Tuesday, July 12, 2011

World Youth Day

World Youth Day is a youth-oriented Catholic Church event. While the event itself celebrates the Catholic faith, the invitation to attend extends to all youth, regardless of religious convictions. World Youth Day is not associated with International Youth Day or any of the international observance days.
World Youth Day (or in short 'WYD') was initiated by Blessed Pope John Paul II in 1985. It is celebrated diocesan level annually, and at a week-long international level every two to three years at different locations. The international level events attract hundreds of thousands of youth from almost every country on the planet. It is a major part of the upsurge in Catholic Youth Work in some countries over recent years; for example, the Director of Catholic Youth Services for England and Wales has said of the event that it would have far-reaching effects, not restricted to those who attended.
The Patron Saint of World Youth Days is Blessed Mother Teresa of Calcutta.
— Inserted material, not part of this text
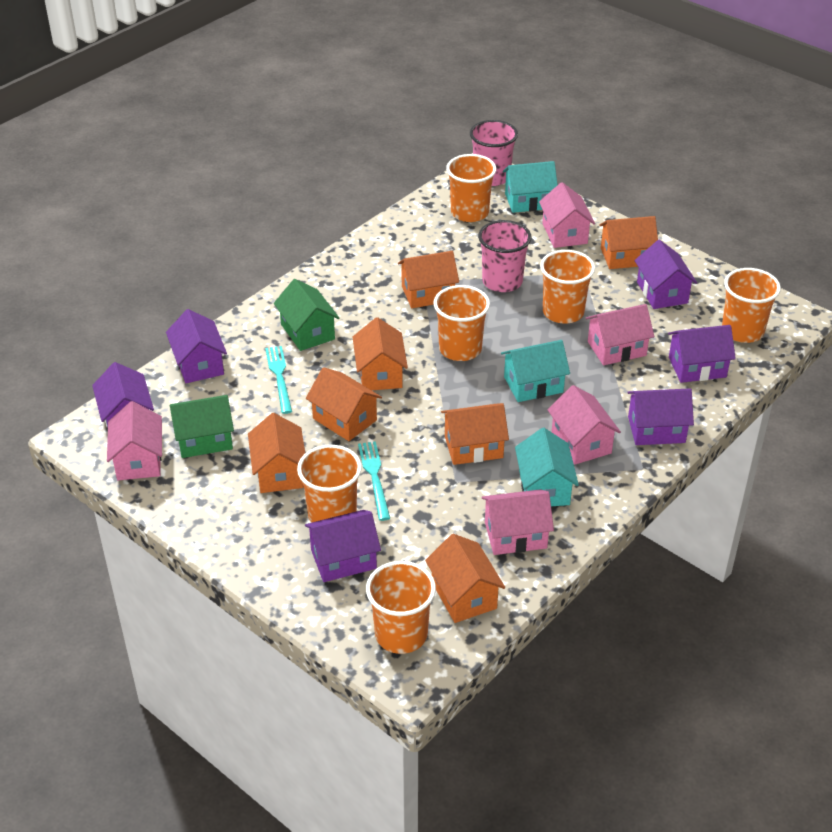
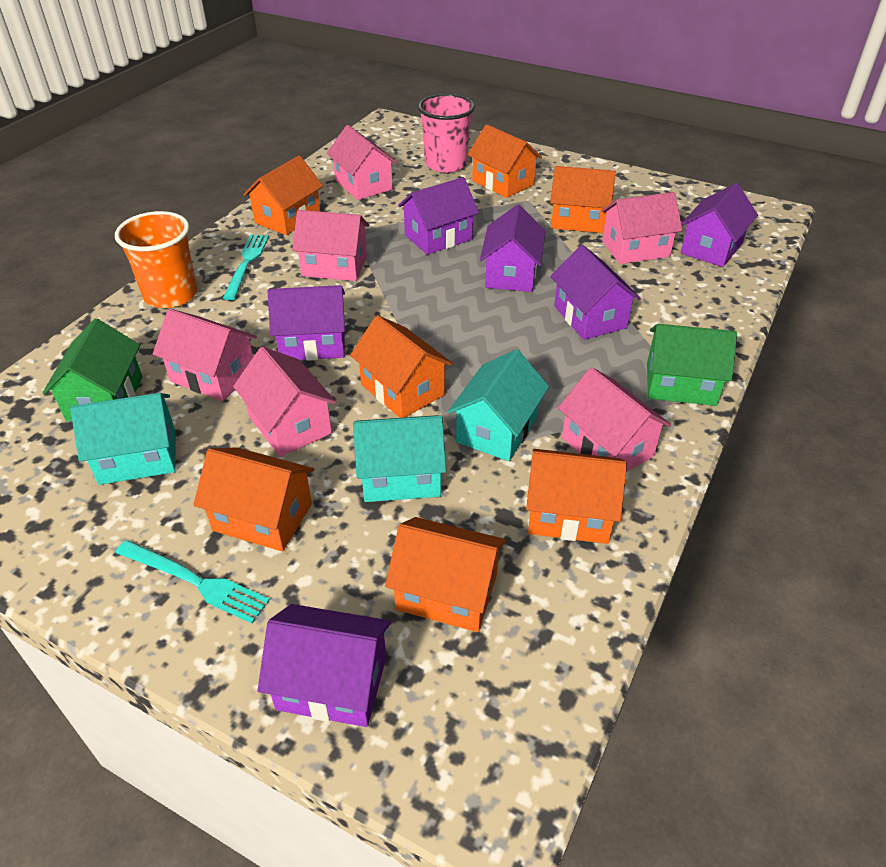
orange cup: 6 -> 1
pink cup: 2 -> 1
pink house: 5 -> 6

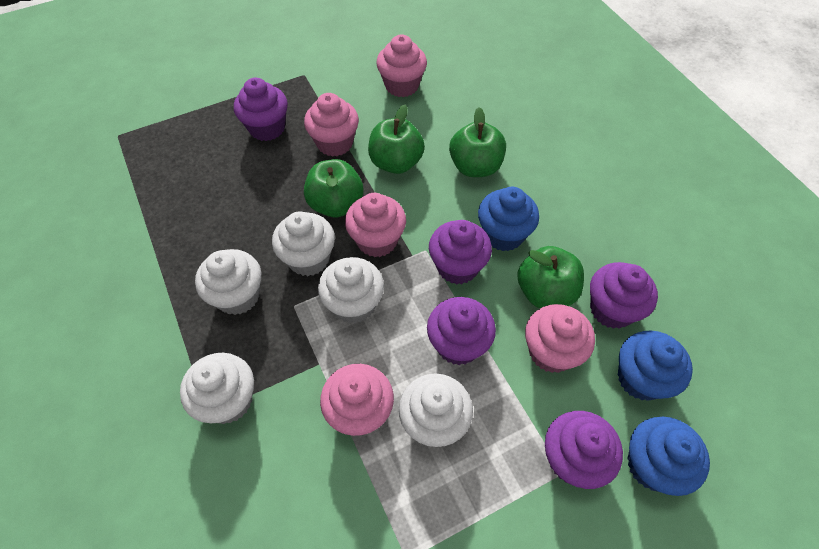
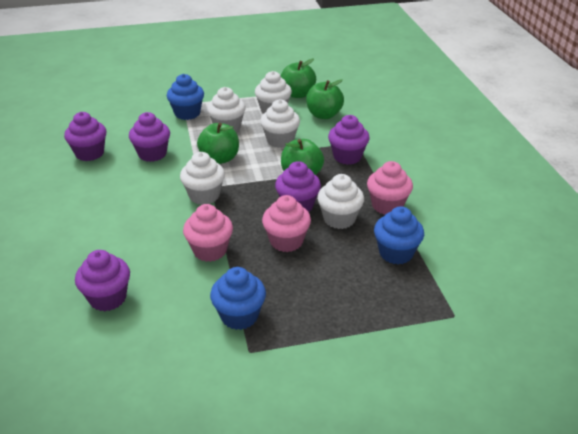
pink cupcake: 5 -> 3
Since his beatification, Pope John Paul II, who started the event, has become its co-patron.

Traditional process
World Youth Day is commonly celebrated in a way similar to many events. The most emphasized and well known traditional theme is the unity and presence of numerous different cultures. Flags and other national declarations are displayed amongst people to show their attendance at the events and proclaim their own themes of Catholicism. Such is usually done through chants and singing of other national songs involving a Catholic theme.
Over the course of the major events taking place, national objects are traded between pilgrims. Flags, shirts, crosses, and other Catholic icons are carried amongst pilgrims which are later traded as souvenirs to other people from different countries of the world. A unity of acceptance among people is also common, with all different cultures coming together to appreciate one another.
Other largely recognized traditions include the Pope's public appearance, commencing with his arrival around the city with the 'Popemobile' and then with his final Mass held at the event. Such is the regard for the large distance of pilgrimage walks performed by the attenders of the event. The most recent festival in Sydney recorded an estimated distance of a 10 km walk as roads and other public transport systems were closed off.
Pope Benedict XVI has criticized the tendency to view WYD as a kind of rock festival ; he stressed that the event should not be considered a "variant of modern youth culture" but as the fruition of a "long exterior and interior path".


Origins
In the month before the Extraordinary Synod, John Paul II took the occasion of the United Nations' International Youth Year to launch one of the signature initiatives of his pontificate-the World Youth Days that would draw millions of young people on pilgrimage to Europe, Latin America, North America, Asia, and Oceania.
The idea of the World Youth Day, the Pope remembered, could be traced back to his young friends in Srodowisko and their exploration of the personal and vocational dynamics of adolescence and young adulthood. His early papal pilgrimages, in Italy and abroad, had convinced him that a pastoral strategy of accompaniment with young people was as valid for a pope as it had been for a fledgling priest.
Srodowisko, a term suggested by Wojtyla himself in the 1960, is now used as a self-description by a group of some 200 men and women, many of them married couples with grandchildren, which first began take shape during his university Chaplaincy at St. Florian's Church in Krakow's old town, in Poland. Srodowisko does not translate easily. "Environment" is one possibility, but John Paul II prefers more humanistic "milieu." In any case, what would later come to be known as Srodowisko involved the fusing of several networks of young adults and young married couples with whom Father Wojtyla worked. The earliest of these called itself Rodzinka, or "little family." A later group of Wojtyla youngsters called themselves Paczka, "packet" or "parcel". Srodowisko saw youth groups evolve into networks of intellectual conversation. Both youngsters and intellectuals became involved in holiday excursions. The word itself maybe hard to translate, but that this network of friendships was crucial in shaping the ideas and the ministry of Karol Wojtyla the priest, later bishop, and ultimately pope, is indisputable. John Paul II marked the UN's International Youth Year and his Palm Sunday, 1985, meeting with young people in Rome with an Apostolic Letter, To the Youth of the World, which mixed reminiscence, exhortation, and the Pope's phenomenological approach to anything human in fairly equal proportions.